Une tenue transgressive au possible. «Dans les pays de l’Europe communiste, comme la Tchécoslovaquie, ils n’avaient tellement rien qu’ils portaient carrément leurs vestes de pyjama.» Peu importe que leurs tenues semblent bizarroïdes ou ridicules, du moment qu'elles provoquent.

Pas si «No Future»

Dès les années 1970, ce look s’accompagne de la musique des Ramones, des Clash et des Sex Pistols. Ce sont ces derniers qui lancent le slogan «No Future», souvent mal compris: «Il a été sorti de son contexte. La formule ne veut pas simplement dire qu’il n’y a pas de futur: les punks imaginaient un autre système, une anarchie, en réaction à la monarchie britannique», explique Fabien Hein.

Mais l’anarchie, ce n’est pas pour autant le grand n’importe quoi: «Ce sont des gens qui vivent ensemble en bonne intelligence, sans chef. Sur la base du consentement, elles et ils veulent réinventer une forme de vie sociale.»

Les punks tentent bien de créer quelque chose de nouveau, selon Caroline de Kergariou: «Après la déliquescence du mouvement hippie ont pris place les révolutions armées, comme celle du Che. Les punks ont connu les chocs pétroliers, les usines qui ferment –de quoi rendre flou tout avenir. Elles et ils ont bien sûr eu une part de désespérance, mais pas autant que les médias ont voulu le faire croire».

Dans la rue, les punks à chien traînent. Mais une partie s'active pour essayer de faire évoluer la société. En témoignent celles et ceux qui récupèrent des denrées, qui organisent des soupes populaires et qui donnent de la nourriture aux sans-abri, comme le mouvement Food Not Bombs, rappelle Fabien Hein.

«À Washington, D.C., elles et ils ont carrément créé un équivalent d’Emmaüs, appelé Positive Force, pour distribuer des repas aux personnes dans le besoin. En France, les punks gravitent autour du mouvement Vélorution, qui estime que la chaussée est à tout le monde

Les punks ont aussi investi le champ culturel, comme à Saint-Brieuc. «Elles et ils se sont installés dans un wagon abandonné, et ont réussi à organiser un festival de rock plus important que le festival officiel de la ville», se souvient Caroline de Kergariou.

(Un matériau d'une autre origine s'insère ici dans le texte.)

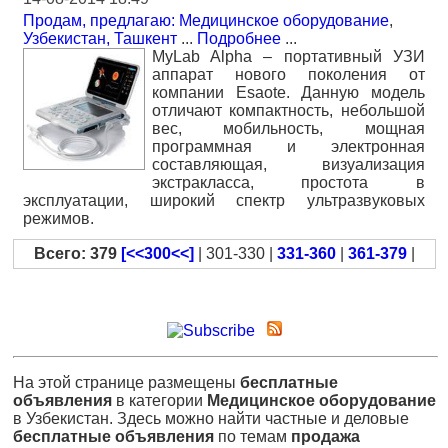
Продам, предлагаю: Медицинское оборудование
,
Узбекистан, Ташкент
...
Подробнее
...
MyLab Alpha – портативный УЗИ
аппарат нового поколения от
компании Esaote. Данную модель
отличают компактность, небольшой
вес, мобильность, мощная
программная и электронная
составляющая, визуализация
экстракласса, простота в
эксплуатации, широкий спектр ультразвуковых
режимов.
Всего: 379
[<<300<<]
| 301-330 |
331-360
|
361-379
|
На этой странице размещены
бесплатные
объявления
в категории
Медицинское оборудование
в Узбекистан. Здесь можно найти частные и деловые
бесплатные объявления
по темам
продажа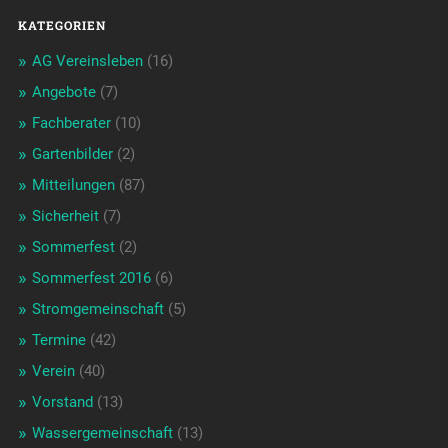
KATEGORIEN
AG Vereinsleben
(16)
Angebote
(7)
Fachberater
(10)
Gartenbilder
(2)
Mitteilungen
(87)
Sicherheit
(7)
Sommerfest
(2)
Sommerfest 2016
(6)
Stromgemeinschaft
(5)
Termine
(42)
Verein
(40)
Vorstand
(13)
Wassergemeinschaft
(13)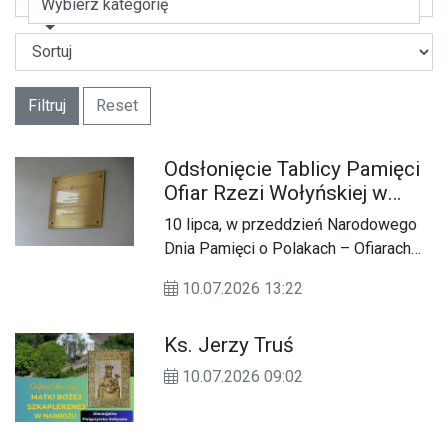
Wybierz kategorię
Filtruj
Reset
Odsłonięcie Tablicy Pamięci
Ofiar Rzezi Wołyńskiej w
zamojskiej filii Urzędu
10 lipca, w przeddzień Narodowego
Marszałkowskiego
Dnia Pamięci o Polakach – Ofiarach
Ludobójstwa dokonanego przez OUN
10.07.2026 13:22
i UPA na ziemiach wschodnich II
Rzeczypospolitej Polskiej, w Filii
Ks. Jerzy Truś
Urzędu Marszałkowskiego
Województwa Lubelskiego w
10.07.2026 09:02
Zamościu odsłonięto Tablicę Pamięci
Ofiar Rzezi Wołyńskiej.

L’espace de concerts a fini par être rasé par les forces de l’ordre, malgré l’opposition des squatteurs et squatteuses –un peu comme sur une ZAD.

Cousins de la ZAD

D’ailleurs, le punk des villes aurait-il pour cousin un zadiste des champs? «Ces deux mouvements sont très proches. Les actions des zadistes sont très punk. Là où il y a des projets de construction d’autoroutes ou d’aéroports, elles et ils plantent des arbres pendant la nuit. Ou bien empêchent la chasse à courre en répandant de la citronnelle dans les forêts. Ce type de chasse est pratiquée par les aristocrates; c’est également une forme de lutte sociale», explique Fabien Hein.

Caroline de Kergariou insiste, il n’existe pas «un» punk, mais «des» punks; le mouvement a connu beaucoup d’évolutions. Aujourd'hui, l’épicentre du mouvement s’est déplacé de l’autre côté du globe: «Le punk est très vivant en Asie du Sud-Est, comme au Cambodge. Du point de vue musical, ce mouvement s’approche un peu du heavy metal. Côté convictions, ses membres participent à des actions humanitaires. Et leur look n’a plus rien à avoir avec ce qui existait avant.» Décidément, Punk is not dead.